Columnists

From away

Posted: September 12, 2019 at 9:44 am   /   by   /   comments (0)

By the time this paper hits the stands the whole world will be harkening back to the morning of September 11, 2001. Most of us have a picture in our head about what happened that day. The amateur videos of the passenger planes hitting those buildings. On that morning, as New York City was was crumbling, I was at work with my colleagues. The three of us were hellbent to wrap up the season at the County Museums, and put paid to a year fraught with understaffing issues, relentless badgering and harassment by one selfproclaimed chair-of-theboard, budget issues and pressure from “the boss” to make the County’s heritage sites profitable. By mid-afternoon I was at home, on my couch, wondering what the H E double hockey sticks had happened. I’d had a brief meeting with my two co-workers to let them know about my big “boo-hoo”, that I’d had enough of the stress and might have referred to someone as a “pompous buffoon”. By mid-afternoon I was out of a job, at home, blathering on the phone to a friend about my woes. My friend, an OMA advisor, interrupted my fuming and fussing. She more or less told me to stop whining and turn the television on. Apparently, the world had bigger fish than mine to fry. And so it was on September 11, 2001. In less than an hour I realized how truly insignificant my insult and injury really were compared to the people affected by the hijackings, and subsequent crashes, of American Airlines Flight 11, United Airlines Flight 175, American Airlines Flight 77 and United Airlines Flight 93.

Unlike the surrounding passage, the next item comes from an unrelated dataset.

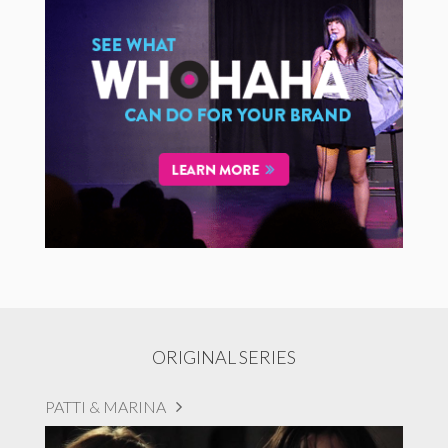
ORIGINAL SERIES
PATTI & MARINA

On September 11, eighteen years later, we still don’t know the true story of what happened in New York City that morning. Like many of you, I’ve read lots of news stories, I’ve listened and watched the broadcast pundits with their best guesses and have wavered back and forth between this assumption and that notion. Most days I lean toward a conspiracy by politicians to garner the limelight and focus the world on their power to make it all better. And, I am still mesmerized by the videos and the first person accounts of the terrorist attack on the US of A. My heart still lurches when I am reminded of the day when so many unsuspecting people, everyday people, were tossed a curve ball. Sometimes I think of all of the times I made my way to “the office” but when all was said and done I went home at the end of my day, safe and sound. On September 11, 2001, I went home a little bit earlier than usual, but I made it home in one piece. While I was muddling through my so-calledlife, hundreds of people were dead or dying or trying to make it out alive. Four crashes, 2,996 fatalities, 6,000 people injured and thousands of people, to this day, living and coping with the aftereffects of that morning.

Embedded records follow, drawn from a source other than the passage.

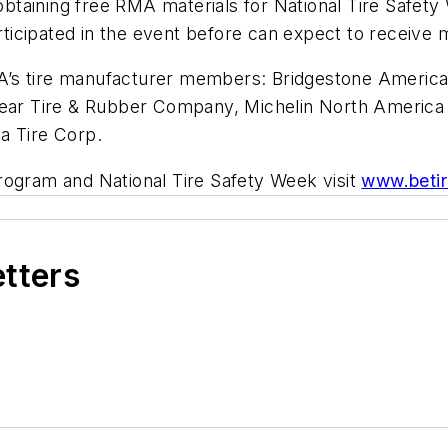
n obtaining free RMA materials for National Tire Safet
icipated in the event before can expect to receive ma
’s tire manufacturer members: Bridgestone Americas 
 Tire & Rubber Company, Michelin North America Inc
a Tire Corp.
rogram and National Tire Safety Week visit
www.betir
etters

Those attacks changed the world. From that day forward, getting from here-to-there, wherever a border had to be crossed, is no longer as simple as presenting a visa or a passport. From that day forward, every traveller is a suspect, especially if the traveller didn’t look like “us” or sound like “us”—whatever “us” looks and sounds like. While we didn’t have a border-free world before 9/11, we were less impeded in our travels. In those moments, the idea of welcoming strangers with open arms vanished, almost completely. We are quick to blame outsiders for terrorism, but are blind to the number of domestically spawned terrorist attacks that have happened since 9/11. As we approach October 21st, we must tell our candidates to stop the trash talk about immigrants and refugees. Remind them we are all from another place. “We all came from away”.